After taking some time off between Rogue Wave records, Zach Schwartz (aka Zach Rogue) and company are back on tour supporting their recent LP “Nightingale Floors,” their fifth full-length album, and the first on Vagrant Records.

“I needed a break in general, you know — from everything,” says Schwartz. “Just being on the road with ‘Permalight’ — to play those songs live was not easy to do and it didn’t seem to sound like us. I didn’t like the trajectory of where we were going live and I had to take some time away and get some perspective. I did this band called Release the Sunbird and I also scored a TV show for HBO [“On Freddie Roach”]. I think both of those experiences are what led me to make ‘Nightingale Floors.’”

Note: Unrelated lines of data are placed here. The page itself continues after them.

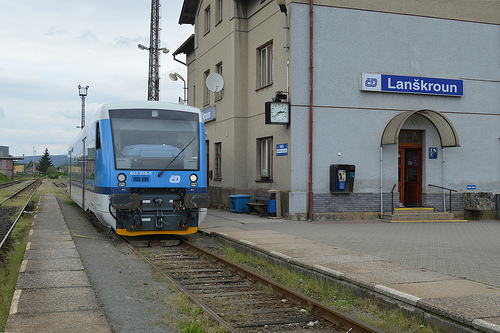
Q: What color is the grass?
A: Green.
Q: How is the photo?
A: Clear.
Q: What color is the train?
A: Blue.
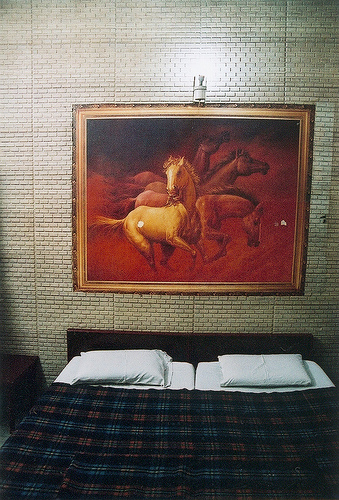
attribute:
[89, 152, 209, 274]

“Permalight,” Rogue Wave’s 2010 release, was seen by many to be a marked departure from the band’s signature sound — including Schwartz, himself.

“Everything is a reaction to something else,” he says. “We started to do ‘Permalight’ and I had all of these physical problems where I couldn’t move my body and I had lost feeling in my hand, so I felt that I wasn’t able to do any playing. At the time I wanted to make really rhythmic dance-beat music because I was excited to just be playing again. The problem is we are not really a dancey band. It’s great, but it’s not great for us. We’re supposed to be a little more loose — that’s our sound — and it ebbs and flows. We don’t have perfection; we have expression. It was an experiment and I’m glad we did it, but I think ‘Nightingale Floors’ is much closer to how we play.”

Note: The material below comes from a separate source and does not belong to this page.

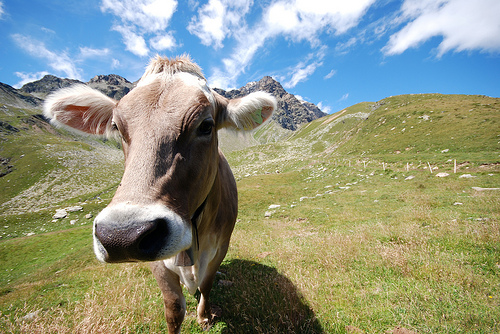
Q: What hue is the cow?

Schwartz says his hand hasn’t totally healed, but he’s feeling better.

“I try and bandage it. It’s not as bad as it was, which was great. There’s some things; my hand is still numb, but I’ve learned to deal with that and I’m not bedridden. Well, not yet,” he says.

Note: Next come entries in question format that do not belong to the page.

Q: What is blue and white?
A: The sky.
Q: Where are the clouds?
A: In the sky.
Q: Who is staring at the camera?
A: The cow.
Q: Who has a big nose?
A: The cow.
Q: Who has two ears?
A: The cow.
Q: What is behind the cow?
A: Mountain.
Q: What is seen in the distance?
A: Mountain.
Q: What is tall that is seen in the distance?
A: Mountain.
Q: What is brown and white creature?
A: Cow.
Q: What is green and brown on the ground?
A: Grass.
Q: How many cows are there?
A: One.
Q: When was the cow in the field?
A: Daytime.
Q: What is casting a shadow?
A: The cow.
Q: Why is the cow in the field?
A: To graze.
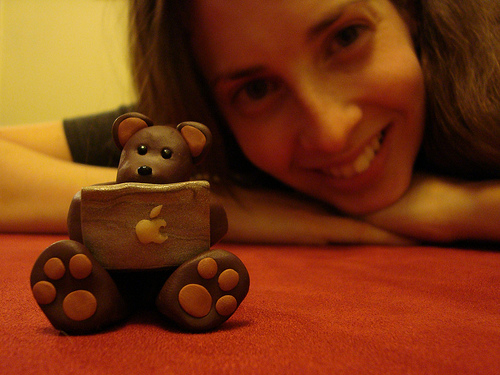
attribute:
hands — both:
[253, 187, 427, 248]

Together with longtime collaborator Pat Spurgeon, Rogue Wave are back to that summertime sound that has come to define the band’s catalog. But look deeper and you’ll realize that the poppy hooks and inherent hopefulness that ease into their breezy melodic instrumentation often mask the melancholy of the lyrics that lurk underneath their swooning harmonies. No strangers to bad luck and tragedy, besides his own personal health problems, Rogue lost his friend and former bassist Evan Farrell in complications following a house fire, and Spurgeon almost lost his life from kidney failure.

“These are songs about letting go, of the past and trying to have control over things that you can never, ever control,” says Schwartz. “You can’t control the fact that you’re going to die. Everyone you know is going to, and all you can do is just accept it and really live. Maybe I was crying in my whiskey when I was writing it, but maybe it ultimately ended up different than that. With music, there’s always a duality of what’s being said and how it’s being said. You can hear a sad and brutally honest song, but it can make you ironically feel good. You can feel happy through someone’s misery. If you feel that these songs sound happy, I’ll tell you you’re crazy because I wasn’t talking about happiness. But that’s why music is interesting. That’s why people like music, and that’s why we play music.”

On the core of the band
“It’s always about me and Pat, ever since we met. Either we’re on parallel [levels] or if I’m doing a vocal track he’s on some weird instrument tracking onto his computer or 4-track machine. We pull all the tracks together we like and mix them up … like salad. We’re a salad band. A quilty salady band.”